--- INPUT FOR THIS TASK Enclosed Below ---
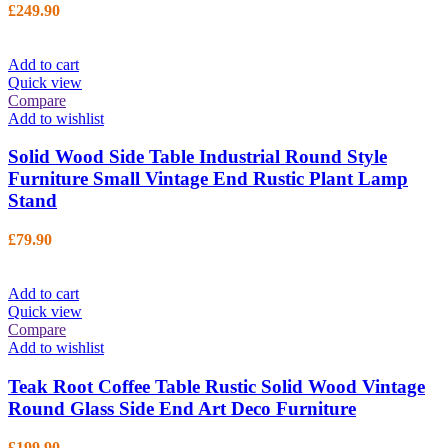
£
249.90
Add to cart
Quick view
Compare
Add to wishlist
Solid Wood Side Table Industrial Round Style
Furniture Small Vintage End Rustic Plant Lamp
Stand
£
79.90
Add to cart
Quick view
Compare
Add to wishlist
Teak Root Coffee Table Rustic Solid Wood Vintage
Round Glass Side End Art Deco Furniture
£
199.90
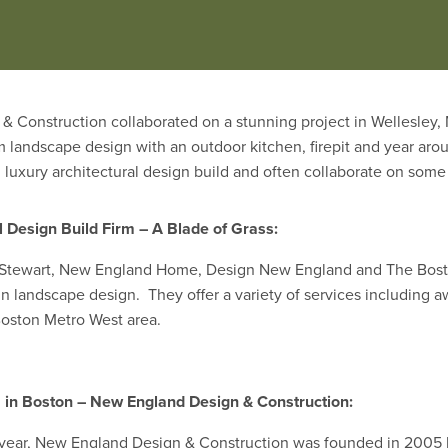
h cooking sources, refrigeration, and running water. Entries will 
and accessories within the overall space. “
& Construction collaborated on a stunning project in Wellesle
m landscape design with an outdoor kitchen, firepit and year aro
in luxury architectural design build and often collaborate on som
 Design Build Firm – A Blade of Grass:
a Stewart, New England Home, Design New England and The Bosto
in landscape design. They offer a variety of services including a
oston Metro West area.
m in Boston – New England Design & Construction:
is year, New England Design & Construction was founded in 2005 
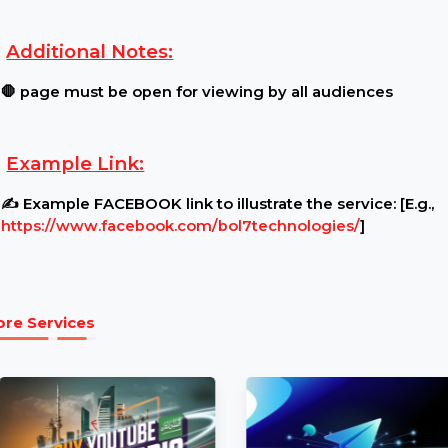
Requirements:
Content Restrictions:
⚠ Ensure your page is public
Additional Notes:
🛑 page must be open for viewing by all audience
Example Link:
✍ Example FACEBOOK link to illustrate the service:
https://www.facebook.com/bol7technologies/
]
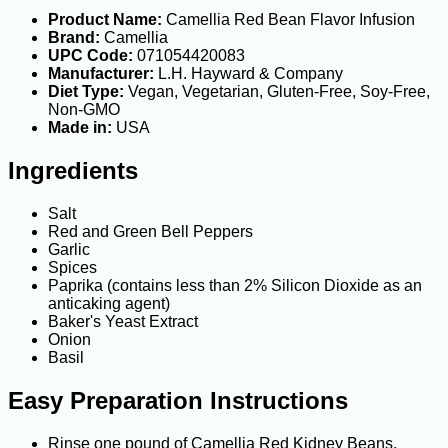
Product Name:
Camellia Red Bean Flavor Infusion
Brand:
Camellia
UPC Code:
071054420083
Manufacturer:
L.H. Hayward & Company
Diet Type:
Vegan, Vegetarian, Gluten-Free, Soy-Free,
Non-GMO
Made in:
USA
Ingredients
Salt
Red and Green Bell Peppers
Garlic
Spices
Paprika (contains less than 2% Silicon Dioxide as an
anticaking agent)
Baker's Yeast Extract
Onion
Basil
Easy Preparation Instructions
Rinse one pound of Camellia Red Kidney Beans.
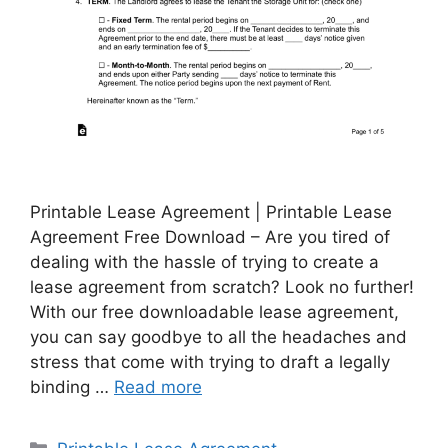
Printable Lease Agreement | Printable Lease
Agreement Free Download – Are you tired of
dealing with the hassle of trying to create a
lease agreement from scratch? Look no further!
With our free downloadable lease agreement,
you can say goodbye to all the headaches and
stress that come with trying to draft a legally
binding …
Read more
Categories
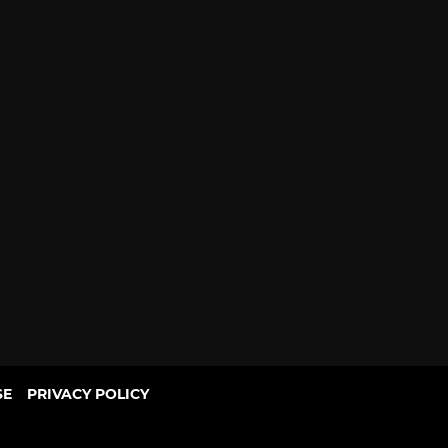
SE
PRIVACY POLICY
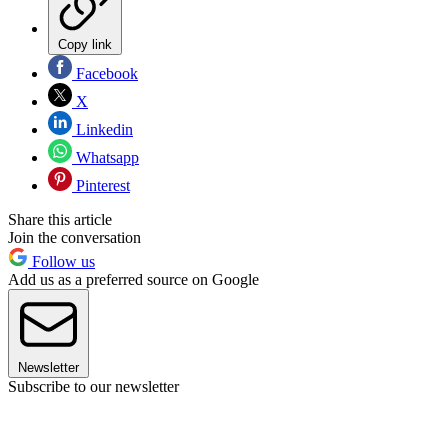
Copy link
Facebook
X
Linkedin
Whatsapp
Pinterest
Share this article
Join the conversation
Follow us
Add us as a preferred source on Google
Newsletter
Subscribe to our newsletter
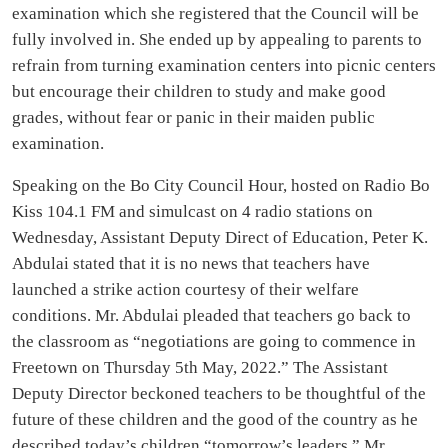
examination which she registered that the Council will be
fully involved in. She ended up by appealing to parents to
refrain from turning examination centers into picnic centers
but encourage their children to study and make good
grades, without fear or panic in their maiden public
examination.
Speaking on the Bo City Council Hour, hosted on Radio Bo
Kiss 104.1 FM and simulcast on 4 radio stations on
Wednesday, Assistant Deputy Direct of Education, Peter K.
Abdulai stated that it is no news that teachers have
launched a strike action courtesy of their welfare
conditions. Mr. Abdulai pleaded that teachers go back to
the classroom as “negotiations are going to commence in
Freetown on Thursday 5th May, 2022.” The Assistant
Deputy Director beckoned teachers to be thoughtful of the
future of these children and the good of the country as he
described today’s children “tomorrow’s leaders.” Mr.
--- End of Enclosed INPUT FOR THIS TASK ---
> DESCRIPTION OF THE TASK: Rewrite the part that opens with the line containing "Printable Lease Agreement | Printable Lease" and runs through the end of the records, swapping "teachers" for "educators" and keeping everything else unchanged. Leave the pictures out of your answer.

> ANSWER BOX:
Printable Lease Agreement | Printable Lease
Agreement Free Download – Are you tired of
dealing with the hassle of trying to create a
lease agreement from scratch? Look no further!
With our free downloadable lease agreement,
you can say goodbye to all the headaches and
stress that come with trying to draft a legally
binding …
Read more
Categories
SE
PRIVACY POLICY
Copy link
Facebook
X
Linkedin
Whatsapp
Pinterest
Share this article
Join the conversation
Follow us
Add us as a preferred source on Google
Newsletter
Subscribe to our newsletter
examination which she registered that the Council will be
fully involved in. She ended up by appealing to parents to
refrain from turning examination centers into picnic centers
but encourage their children to study and make good
grades, without fear or panic in their maiden public
examination.
Speaking on the Bo City Council Hour, hosted on Radio Bo
Kiss 104.1 FM and simulcast on 4 radio stations on
Wednesday, Assistant Deputy Direct of Education, Peter K.
Abdulai stated that it is no news that educators have
launched a strike action courtesy of their welfare
conditions. Mr. Abdulai pleaded that educators go back to
the classroom as “negotiations are going to commence in
Freetown on Thursday 5th May, 2022.” The Assistant
Deputy Director beckoned educators to be thoughtful of the
future of these children and the good of the country as he
described today’s children “tomorrow’s leaders.” Mr.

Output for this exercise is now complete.